Claire surfing through the eggs
We made egg salad for lunch and then the cousins arrived. Unfortunately my Uncle had taken ill, but his girls- Sarah, Claire, and Aunt Kim made the trip to spend Easter afternoon with us. Claire is my god daughter, and it is always a pleasure to be able to play with her. She just turned one yesterday, and after a year full of growing, strength, and love- she is a healthy little girl (who by the way, keep your fingers crossed, is going to be quite a tom boy). I just cannot wait until she can walk with me and talk to me. Sarah on the other hand is doing all of that. She is even potty trained and told me that she enjoyed the "cheesy-potatoes" that I made for dinner. The comic relief of the afternoon was when my mom tried to sneak away with the baking soda to put out an oven fire. Nothing burned- but the house was smoked out a bit, and my dad decided that was when he wanted to turn up the music, and children started crying, and the kitchen was getting crowded.. It was all a little overwhelming to say the least, but all you can really do is laugh. Another hit at dinner, was a trifle that I made. Chris was not a big fan, and I would say that the alternative version I made was not as good as the normal version I create, but we were going a healthy route because of all the chocolate that had been consumed earlier that day. 

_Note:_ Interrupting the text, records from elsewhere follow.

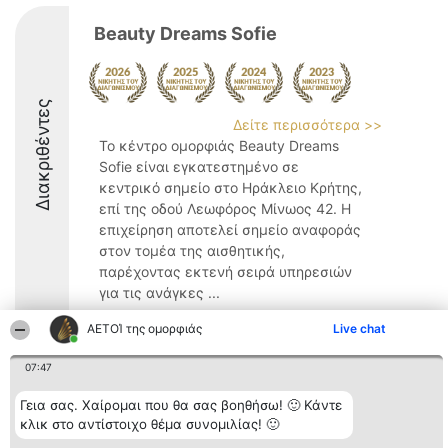
Beauty Dreams Sofie
Διακριθέντες
Δείτε περισσότερα >>
Το κέντρο ομορφιάς Beauty Dreams
Sofie είναι εγκατεστημένο σε
κεντρικό σημείο στο Ηράκλειο Κρήτης,
επί της οδού Λεωφόρος Μίνωος 42. Η
επιχείρηση αποτελεί σημείο αναφοράς
στον τομέα της αισθητικής,
παρέχοντας εκτενή σειρά υπηρεσιών
για τις ανάγκες ...
9
ΑΕΤΟΊ της ομορφιάς
Live chat
07:47
Διοργανωτής της
Κατάταξη
Επικοινωνία
Γεια σας. Χαίρομαι που θα σας βοηθήσω! 🙂 Κάντε
κατάταξης
Διακριθέντες
Επικοινωνία
κλικ στο αντίστοιχο θέμα συνομιλίας! 🙂
BEAUTIFUL COMPANY
Λίστα όλων
Μονοπρόσωπη ΙΚΕ
των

Monday was my father's birthday, "71-wow". My dad is a great man, who has raised (is still in the process of raising) six children and is enjoying life. Most of his time is spent mowing lawns of numerous rental properties, commuting to and from New Jersey to support his family, and helping to manage the King Ferry Hotel. A lot of people are surprised to hear that my dad is "old", but I think the term is relative. Yes, we listen to the radio, read the newspaper, are taught manners, and religiously go to church- but without these values we would not be who we are today. And anyone who has ever met my dad, understands that he is a child at heart, and maybe his body is 71 years old, but he has a long way to go. A year ago my father had a heart attack which slowed him down. He is not good at being sick and staying home; he is always moving, active, and ready to start a new project. He has recovered and has even graduated from cardiac rehab, which he is very pleased with.  I am very proud of my father, he teaches me every day and always reminds me to not forget who I am. We celebrated his birthday by making an angel food cake, grilling steak and salmon, visiting some of the near by parks, and assembling a birdhouse that he received from my uncle. It was a celebration that he is sure to remember.
Sarah and Claire 

Chasing waterfalls

When Chris and I wheeled out of the driveway on Tuesday morning, we were both solemn. My mom was in tears and I had to hold my tears back, as always. It's always bitter sweet returning to school, getting back to reality, but this time was a little more bitter. We are in our last eight weeks of college, forced to find a job, and a home. Growing up, crazy stuff. Christopher and I both expressed our fears to each other, and we thanked each other for the wonderful weekend that could not have happened without one another. We are facing the scary world together: Real Couple vs. Big World. End of Transmission. 

Easter Trifle
1- 9x13 yellow cake
1box -vanilla pudding (can be replaced with greek yogurt for a healthier option)
1pt heavy cream
1 bag frozen mixed berries

1. Thaw the berries in the bag, reserving the juices.
2. Bake the cake. Many insist on making cake from scratch, but Betty Crocker has been doing it for years, so I let her do the work, that way I know it is sure to be consistent.) 
3. Make the pudding, or mix the yogurt with a bit of honey for flavor. 
4. You will need a big bowl, usually glass bowls are used for trifles- they are layered so it looks pretty in a glass bowl. 
5. Crumble the baked cake in your hands, I always layer the cake first, followed by the berries, then the pudding, and I continue to follow this pattern. It is to your advantage to use frozen berries because they delicious juice soaks into the cake. 
6. Top with whipped cream. 

This is a very easy and simple recipe which I think is delicious. It was the first time that I substituted the yogurt for the pudding, and I have not mastered it yet, but it is doable. This is my mother's recipe. It can easily be altered. Best of luck.